Ia menambahkan bahwa identitas lengkap pelaku masih dalam pendalaman dan akan segera disampaikan lebih lanjut.
Penangkapan ini menjadi kelanjutan dari penyelidikan kasus anggota TNI dibacok di Wonosobo yang menewaskan Serda Rahman Setiawan, anggota Kodim 0707/Wonosobo, saat mencoba melerai keributan di sebuah kafe di Desa Jolontoro, Kecamatan Sapuran.
Insiden pembacokan anggota TNI di Wonosobo terjadi sekitar pukul 01.30 WIB. Berdasarkan keterangan saksi mata di lokasi, keributan terjadi di dalam sebuah kafe.

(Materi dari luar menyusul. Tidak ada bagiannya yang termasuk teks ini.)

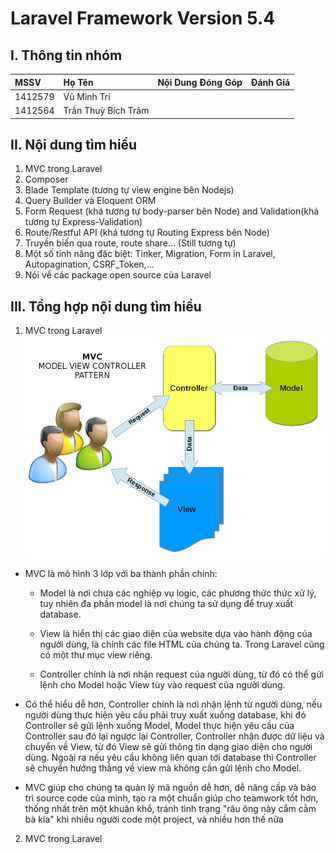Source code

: # Laravel Framework Version 5.4

## I. Thông tin nhóm

|   MSSV  |        Họ Tên      | Nội Dung Đóng Góp | Đánh Giá |
| :--------- | :-------------------- | :------------------- | :---------- |
| 1412579 | Vũ Minh Trí |                   |          |
| 1412564 | Trần Thuỳ Bích Trâm     |                   |          |

## II. Nội dung tìm hiểu
1. MVC trong Laravel
2. Composer
3. Blade Template (tương tự view engine bên Nodejs)
4. Query Builder và Eloquent ORM
5. Form Request (khá tương tự body-parser bên Node) and Validation(khá tương tự Express-Validation)
6. Route/Restful API (khá tương tự Routing Express bên Node)
7. Truyền biến qua route, route share... (Still tương tự)
8. Một số tính năng đặc biệt: Tinker, Migration, Form in Laravel, Autopagination, CSRF_Token,...
9. Nói về các package open source của Laravel

## III. Tổng hợp nội dung tìm hiểu
1. MVC trong Laravel
![Mô hình MVC](/images/MVC.png)

* MVC là mô hình 3 lớp với ba thành phần chính:

	* Model là nơi chưa các nghiệp vụ logic, các phương thức thức xử lý, tuy nhiên đa phần model là nơi chúng ta sử dụng để truy xuất database.

	* View là hiển thị các giao diện của website dựa vào hành động của người dùng, là chính các file HTML của chúng ta. Trong Laravel cũng có một thư mục view riêng.

	* Controller chính là nơi nhận request của người dùng, từ đó có thể gửi lệnh cho Model hoặc View tùy vào request của người dùng.

* Có thể hiểu dễ hơn, Controller chính là nơi nhận lệnh từ người dùng, nếu người dùng thực hiện yêu cầu phải truy xuất xuống database, khi đó Controller sẽ gửi lệnh xuống Model, Model thực hiện yêu cầu của Controller sau đó lại ngược lại Controller, Controller nhận được dữ liệu và chuyển về View, từ đó View sẽ gửi thông tin dạng giao diện cho người dùng. Ngoài ra nếu yêu cầu không liên quan tới database thì Controller sẽ chuyển hướng thẳng về view mà không cần gửi lệnh cho Model.

* MVC giúp cho chúng ta quản lý mã nguồn dễ hơn, dễ nâng cấp và bảo trì source code của mình, tạo ra một chuẩn giúp cho teamwork tốt hơn, thống nhất trên một khuân khổ, tránh tình trạng "râu ông này cắm cằm bà kia" khi nhiều người code một project, và nhiều hơn thế nữa

2. MVC trong Laravel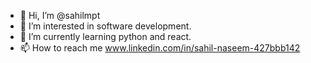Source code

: - 👋 Hi, I’m @sahilmpt
- 👀 I’m interested in software development.
- 🌱 I’m currently learning python and react.
- 📫 How to reach me www.linkedin.com/in/sahil-naseem-427bbb142

<!---
sahilmpt/sahilmpt is a ✨ special ✨ repository because its `README.md` (this file) appears on your GitHub profile.
You can click the Preview link to take a look at your changes.
--->
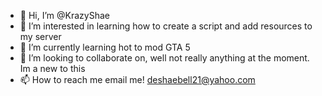 - 👋 Hi, I’m @KrazyShae
- 👀 I’m interested in learning how to create a script and add resources to my server
- 🌱 I’m currently learning hot to mod GTA 5
- 💞️ I’m looking to collaborate on, well not really anything at the moment. Im a new to this
- 📫 How to reach me email me! deshaebell21@yahoo.com

<!---
KrazyShae/KrazyShae is a ✨ special ✨ repository because its `README.md` (this file) appears on your GitHub profile.
You can click the Preview link to take a look at your changes.
--->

Operator kafe kemudian meminta bantuan Serda Rahman Setiawan yang kebetulan berada di lokasi bersama rekannya.
"Awalnya ada keributan. Operator kafe datang minta bantuan ke Rahman. Dia cuma bilang ‘udah-udah, pulang-pulang’, maksudnya melerai," jelas Vreda, rekan korban.
Namun situasi berubah drastis ketika salah satu dari pihak yang terlibat keributan sempat pergi, lalu kembali ke lokasi dengan membawa senjata tajam.
"Pelaku bilang mau pulang, tapi balik lagi bawa golok dan langsung menyerang korban. Goloknya dari mana saya kurang tahu," tambah Vreda.
Akibat serangan tersebut, Rahman mengalami luka bacok parah. Ia sempat dilarikan ke rumah sakit terdekat, namun nyawanya tidak tertolong. Jenazah korban dimakamkan dengan upacara militer pada Minggu siang di Tempat Pemakaman Umum (TPU) Kelurahan Kertek, Kecamatan Kertek.